The full scope of the Act is covered principally by Section 3B,[3] which seeks "to eliminate, so far as is possible, discrimination against persons on the ground of sex, marital status, pregnancy or potential pregnancy in the areas of work, accommodation, education, the provision of goods, facilities and services, the disposal of land, the activities of clubs and the administration of Commonwealth laws and programs". This may include provision of public services, dismissal of employees with family responsibilities and to eliminate sexual harassment in areas of public activity. However, it equally applies to sex based discrimination on topics such as domestic violence, where there is no justification for sex differentiation for victims of violence.[4]
The Act also seeks to create recognition and acceptance within the community of the principle of the equality of men and women.
Section 7AA of the Act prohibits discrimination against a woman on account of her breastfeeding.[5]
Section 38 of the Act[6] permits educational institutions established for religious purposes to discriminate, including against teachers and students, due to their sexuality or gender.[7][8]

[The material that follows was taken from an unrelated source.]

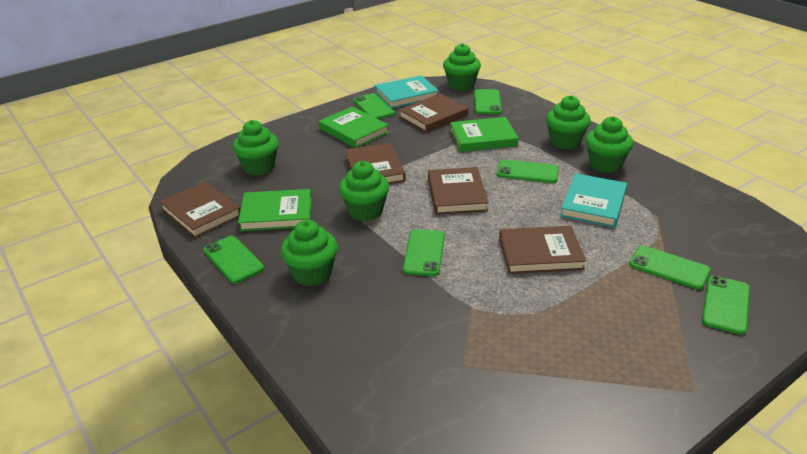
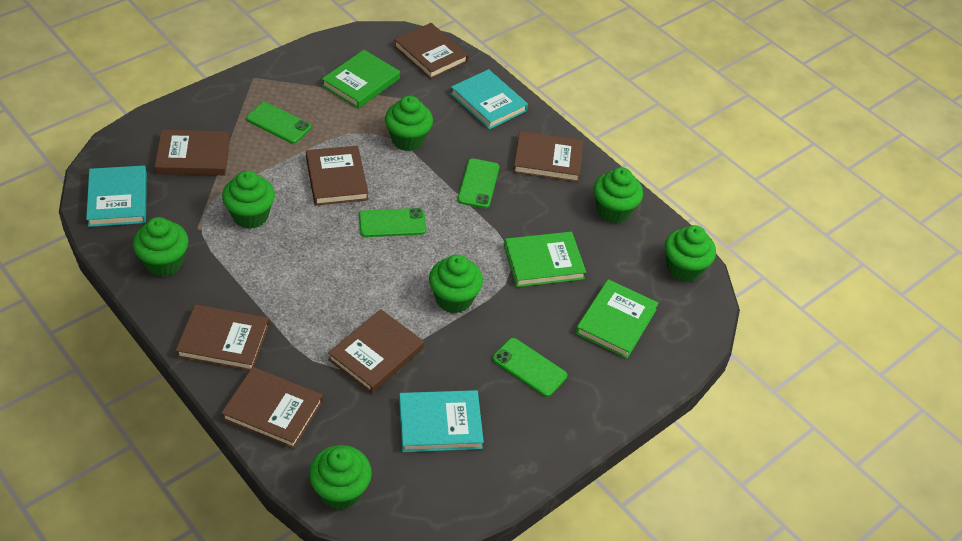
brown book: 5 -> 7
green cupcake: 6 -> 7
green phone: 7 -> 4
turquoise book: 2 -> 3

As a result of the Act, the Women's Royal Australian Naval Service was integrated in 1985 into the Royal Australian Navy.[9] Other restrictions on women in the WRANS had been eliminated previously: the restriction on married women serving was removed in 1969, and the automatic discharge of pregnant women had been dropped in 1974.[10]

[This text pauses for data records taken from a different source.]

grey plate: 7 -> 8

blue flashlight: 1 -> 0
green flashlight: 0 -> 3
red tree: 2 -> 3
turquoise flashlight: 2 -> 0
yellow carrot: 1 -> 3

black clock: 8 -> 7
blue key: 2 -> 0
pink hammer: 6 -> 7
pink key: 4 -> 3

In 1991, the Sex Discrimination Amendment Act 1991 amended the Marriage Act 1961 to equalise the marriageable age of both males and females at 18 years, subject to "exceptional circumstances".[11] Previously the marriageable age was set at 16 for females and 18 for males.
The rights and responsibilities of pregnant and potentially pregnant workers in the workplace were clarified by the Sex Discrimination Amendment (Pregnancy and Work) Act 2003. The foundational case on this issue is Hickie v Hunt & Hunt (1998)[12][13] in which the plaintiff complained of less favourable treatment in the workplace following her maternity leave.

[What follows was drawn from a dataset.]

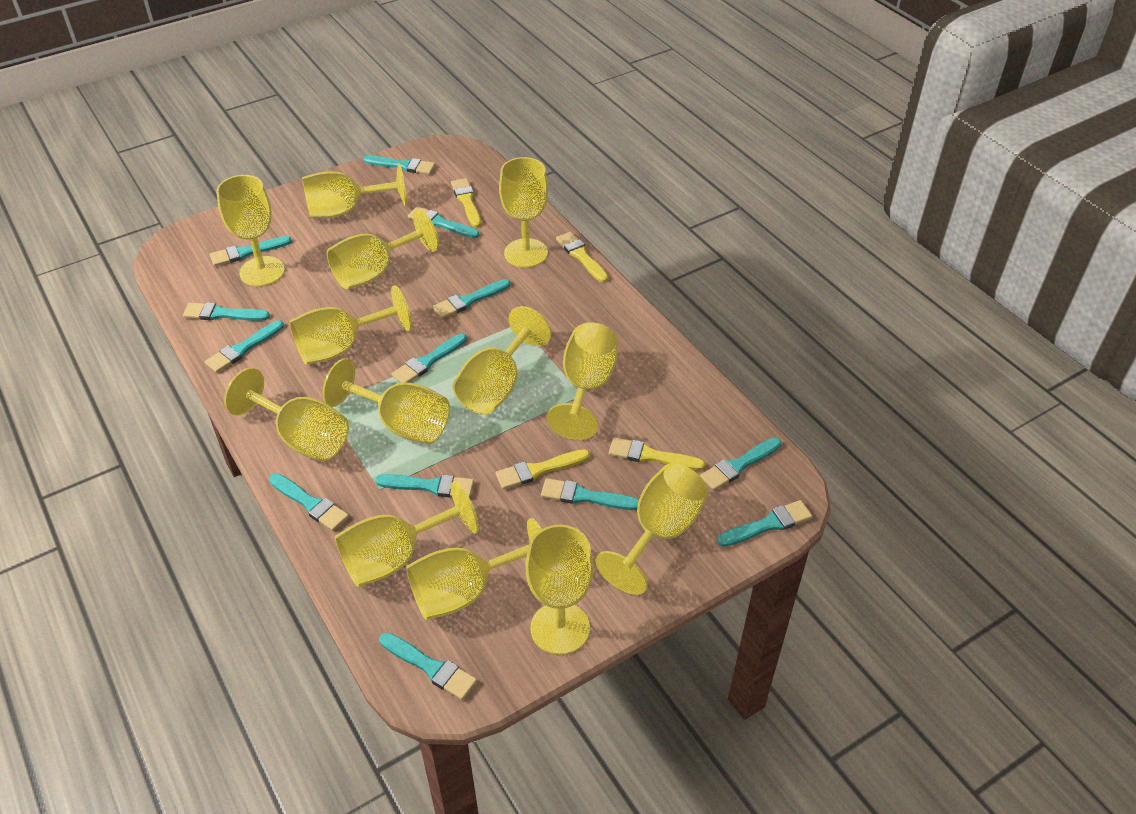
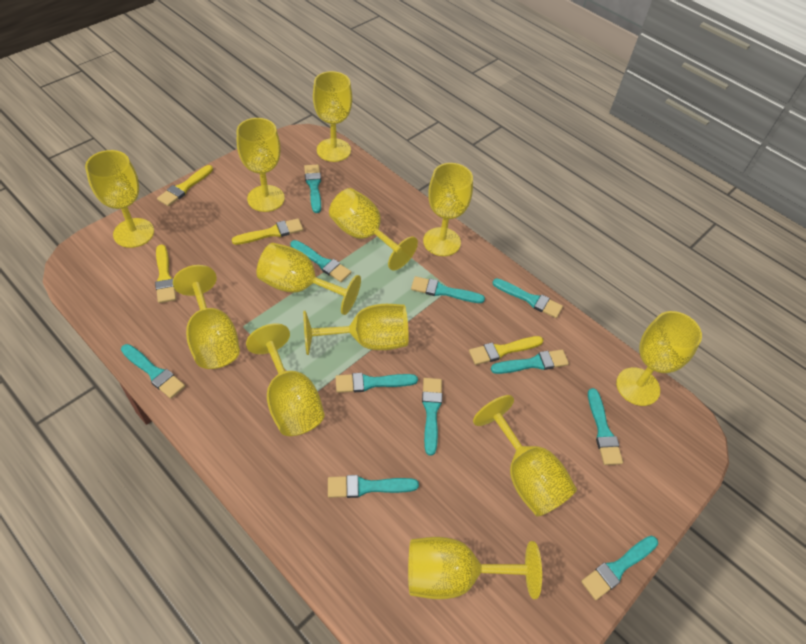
turquoise brush: 13 -> 11
yellow goblet: 13 -> 12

Section 43 of the Act provided the Australian Defence Force (ADF) with an exemption to allow discrimination against women "in connection with employment, engagement or appointment" involving combat duties that required a person "to commit, or to participate directly in the commission of, an act of violence against an adversary in time of war".[Note 1][16][17] On 1 January 2014, the ADF lifted restrictions on women serving in all combat roles, including the special forces, and on 1 January 2016 direct entry to all combat roles became open to women.[18][19] On 26 October 2018, the Civil Law and Justice Legislation Amendment Act 2018 repealed section 43 of the Act.[19][20]
In 2018, Prime Minister Scott Morrison announced that laws would be created to protect students from expulsion from religious schools due to sexuality or gender,[7] and later also announced a promise to protect teachers and staff.[21] In 2019, a Senate Inquiry into Sex Discrimination Amendment Bill was held.[22] In 2021, religious educational institutions continued to be lawfully permitted to fire or expel LGBTQ+ teachers, students, and staff due to their sexuality or gender.[23]